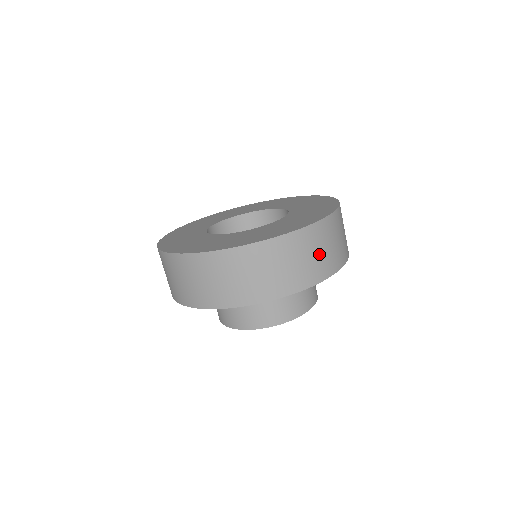
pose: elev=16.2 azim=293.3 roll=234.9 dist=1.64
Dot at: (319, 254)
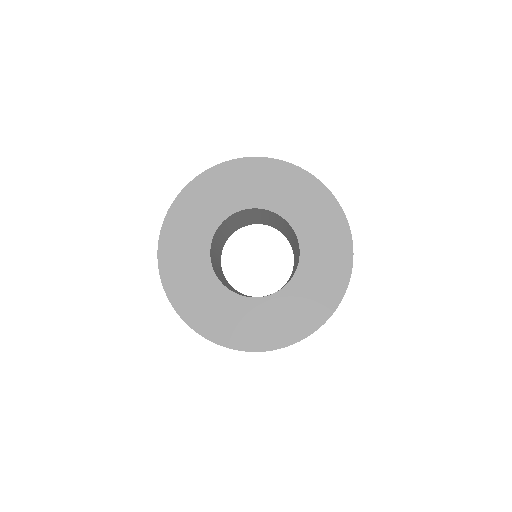
Dot at: occluded
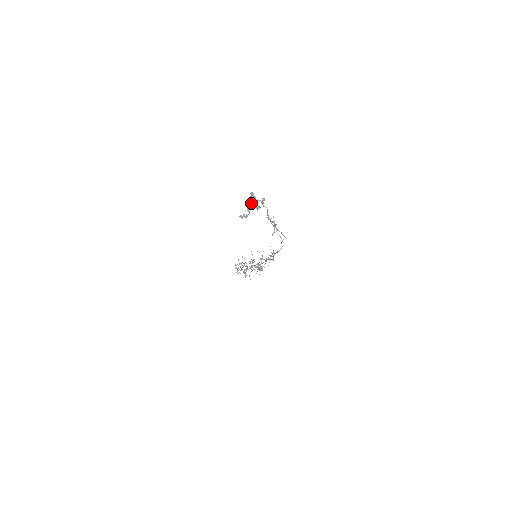
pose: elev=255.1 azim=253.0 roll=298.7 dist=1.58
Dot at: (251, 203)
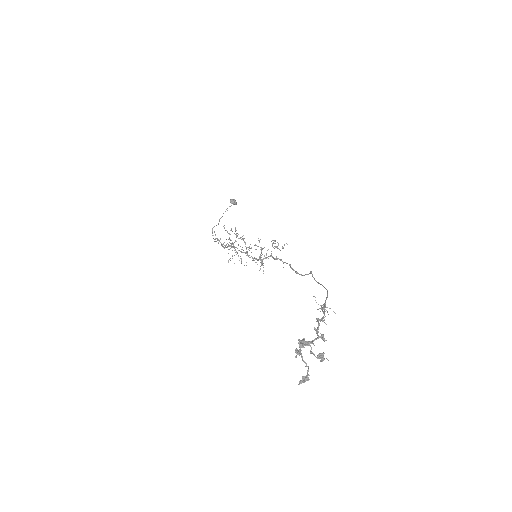
Dot at: occluded
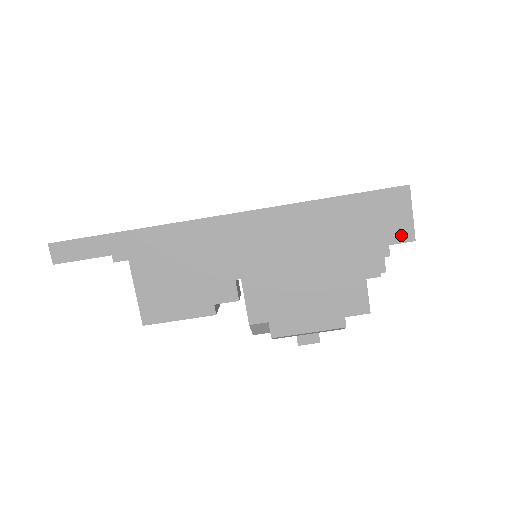
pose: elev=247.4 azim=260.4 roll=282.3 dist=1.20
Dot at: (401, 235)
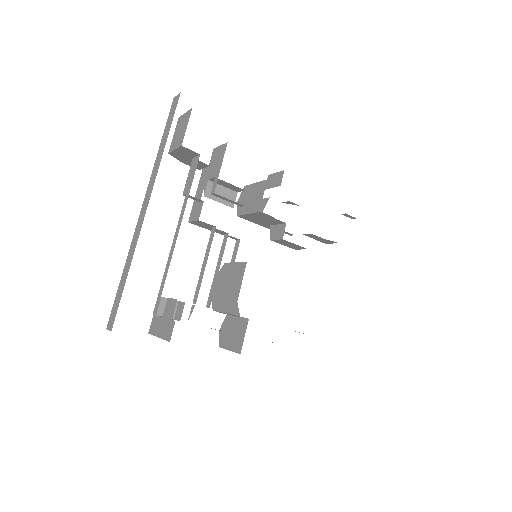
Dot at: occluded
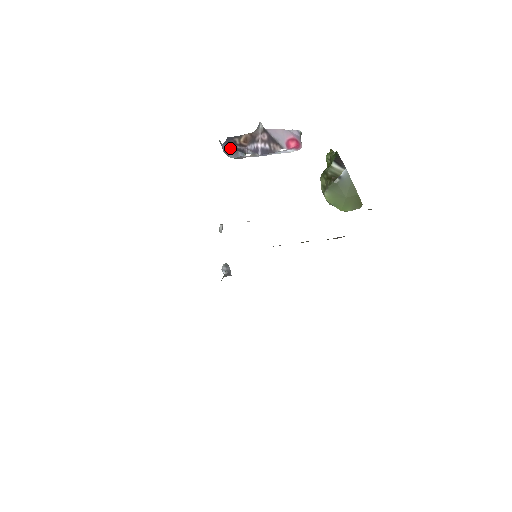
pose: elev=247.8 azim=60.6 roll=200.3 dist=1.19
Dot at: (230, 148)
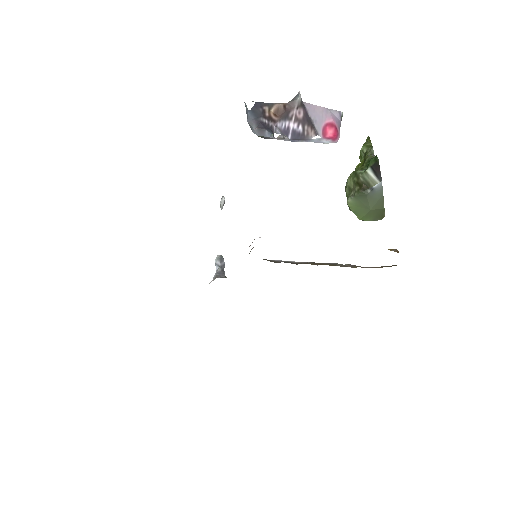
Dot at: (256, 121)
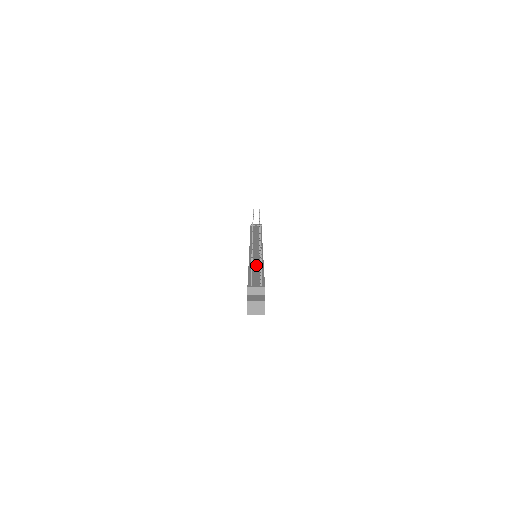
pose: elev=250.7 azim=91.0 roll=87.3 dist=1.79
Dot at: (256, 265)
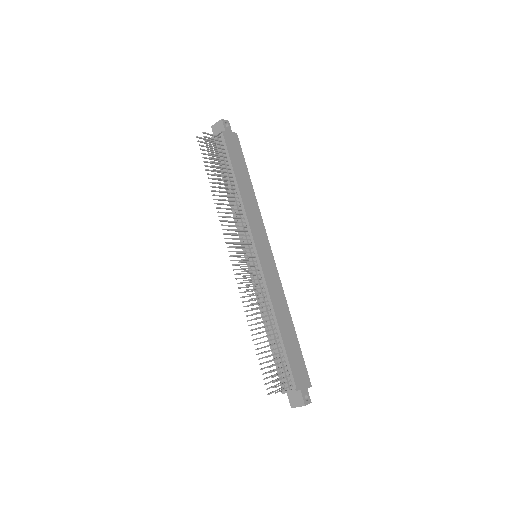
Dot at: (269, 324)
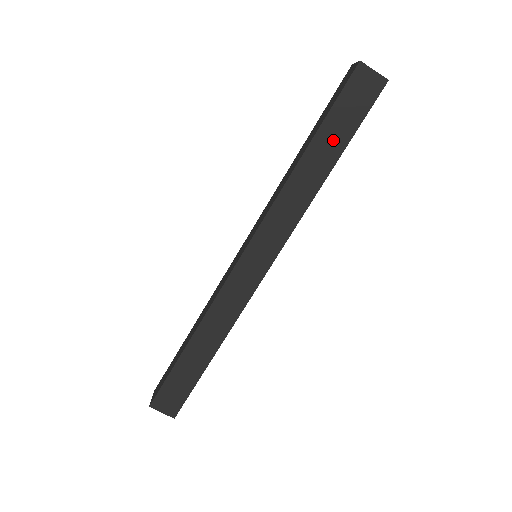
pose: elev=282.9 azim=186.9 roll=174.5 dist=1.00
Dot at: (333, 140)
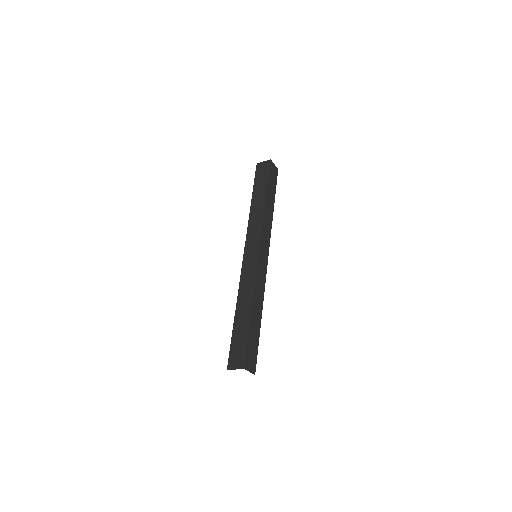
Dot at: (271, 193)
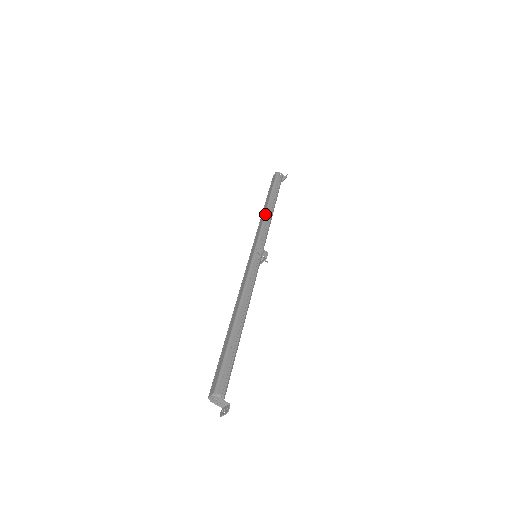
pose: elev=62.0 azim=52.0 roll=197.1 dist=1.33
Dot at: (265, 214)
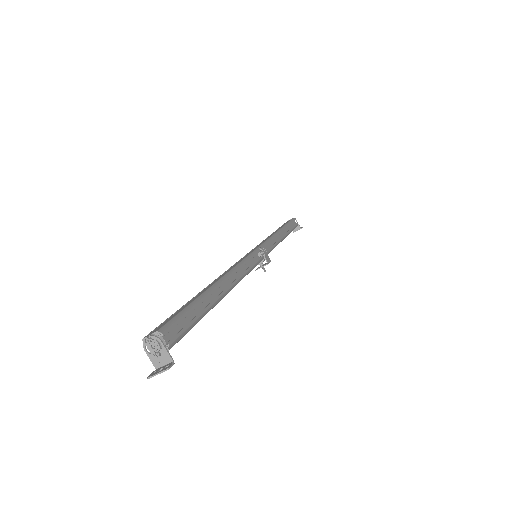
Dot at: (276, 233)
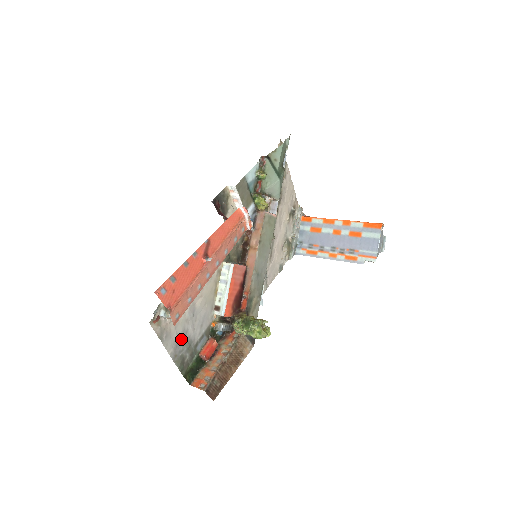
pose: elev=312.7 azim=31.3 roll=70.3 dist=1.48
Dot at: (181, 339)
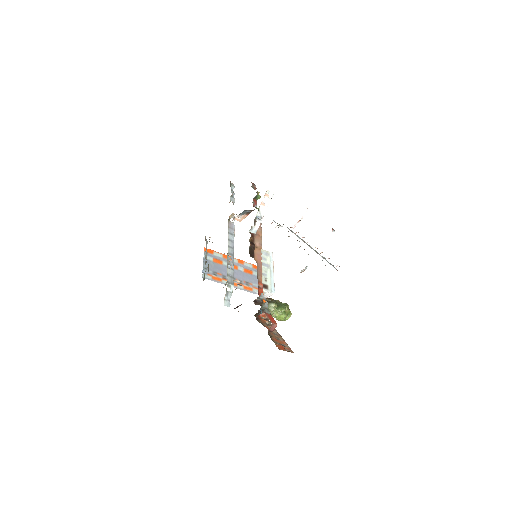
Dot at: occluded
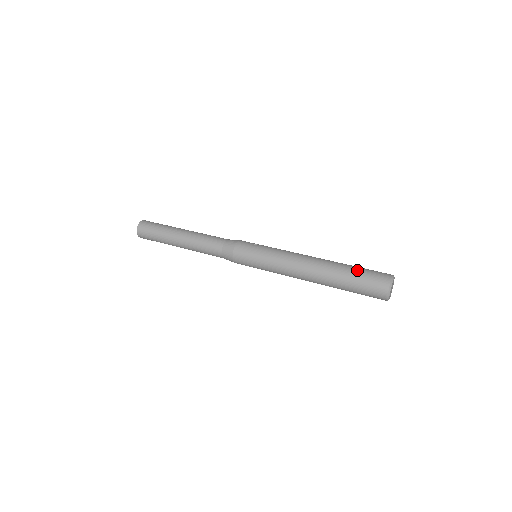
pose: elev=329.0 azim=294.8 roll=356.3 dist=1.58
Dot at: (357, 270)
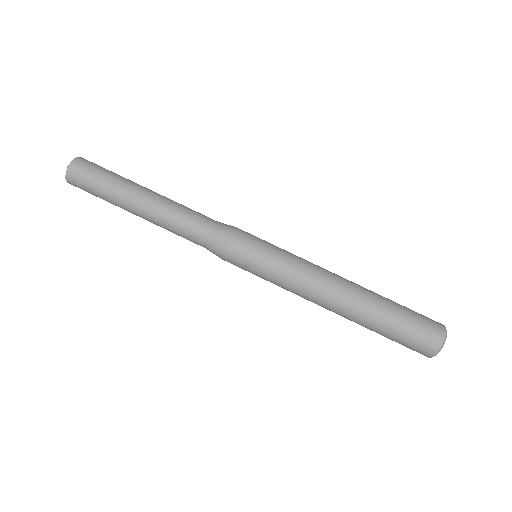
Dot at: (391, 335)
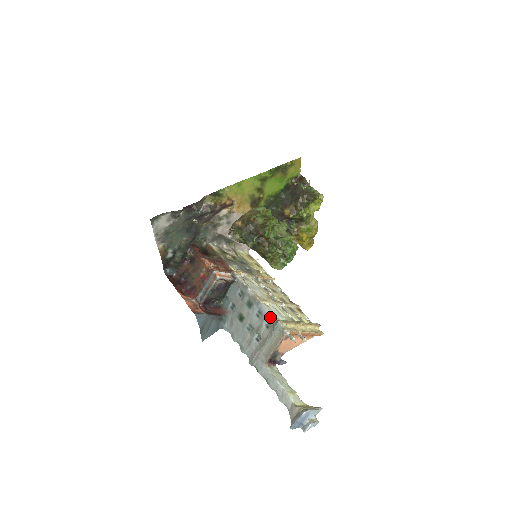
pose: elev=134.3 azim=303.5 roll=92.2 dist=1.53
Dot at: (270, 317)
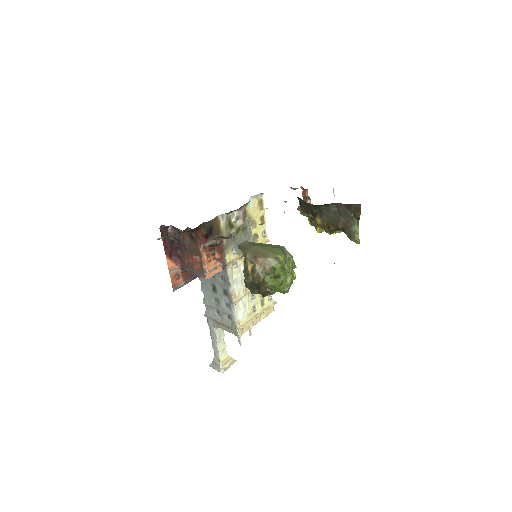
Dot at: (234, 319)
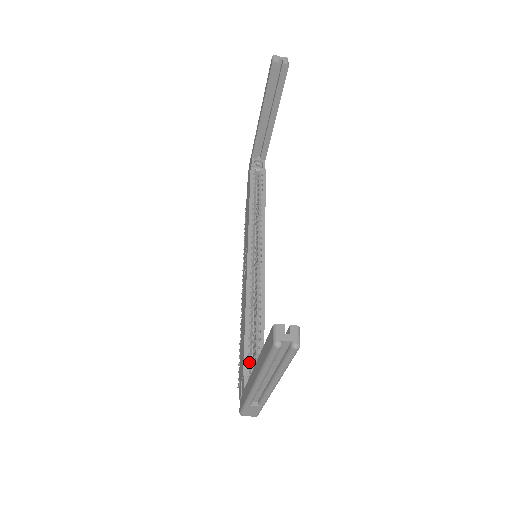
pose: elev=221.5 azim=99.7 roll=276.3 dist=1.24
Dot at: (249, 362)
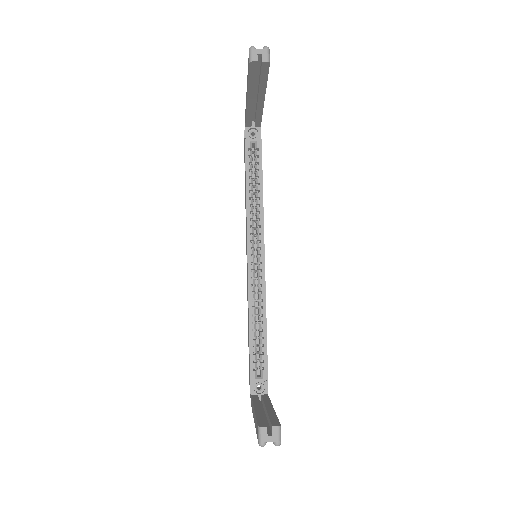
Dot at: (255, 367)
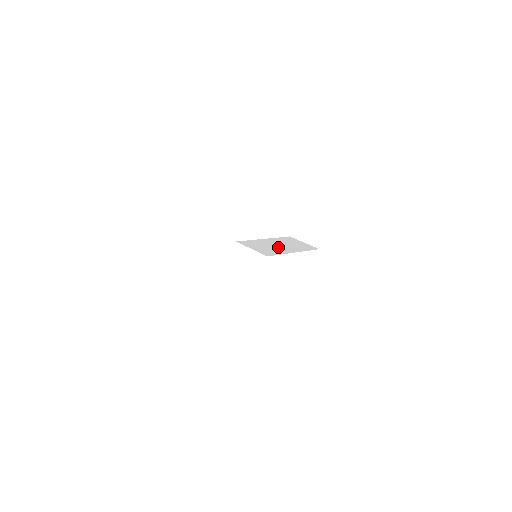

┄┄┄┄┄┄

**Work to do:** Rewrite every line of the material above with "pose" changed to "camera" and nothing else altered. Leave out the pictures.

**Final result:**
camera: elev=16.2 azim=293.3 roll=234.9 dist=1.64
Dot at: (319, 254)
Dot at: occluded
camera: elev=255.1 azim=253.0 roll=298.7 dist=1.58
Dot at: (251, 203)
Dot at: occluded
camera: elev=247.4 azim=260.4 roll=282.3 dist=1.20
Dot at: (401, 235)
Dot at: occluded
camera: elev=247.8 azim=60.6 roll=200.3 dist=1.19
Dot at: (230, 148)
Dot at: (256, 121)
camera: elev=250.7 azim=91.0 roll=87.3 dist=1.79
Dot at: (256, 265)
Dot at: (269, 324)
camera: elev=282.9 azim=186.9 roll=174.5 dist=1.00
Dot at: (333, 140)
Dot at: (271, 193)
camera: elev=62.0 azim=52.0 roll=197.1 dist=1.33
Dot at: (265, 214)
Dot at: (276, 233)
camera: elev=312.7 azim=31.3 roll=70.3 dist=1.48
Dot at: (181, 339)
Dot at: occluded
camera: elev=329.0 azim=294.8 roll=356.3 dist=1.58
Dot at: (357, 270)
Dot at: (391, 335)
camera: elev=134.3 azim=303.5 roll=92.2 dist=1.53
Dot at: (270, 317)
Dot at: (234, 319)
camera: elev=221.5 azim=99.7 roll=276.3 dist=1.24
Dot at: (249, 362)
Dot at: (255, 367)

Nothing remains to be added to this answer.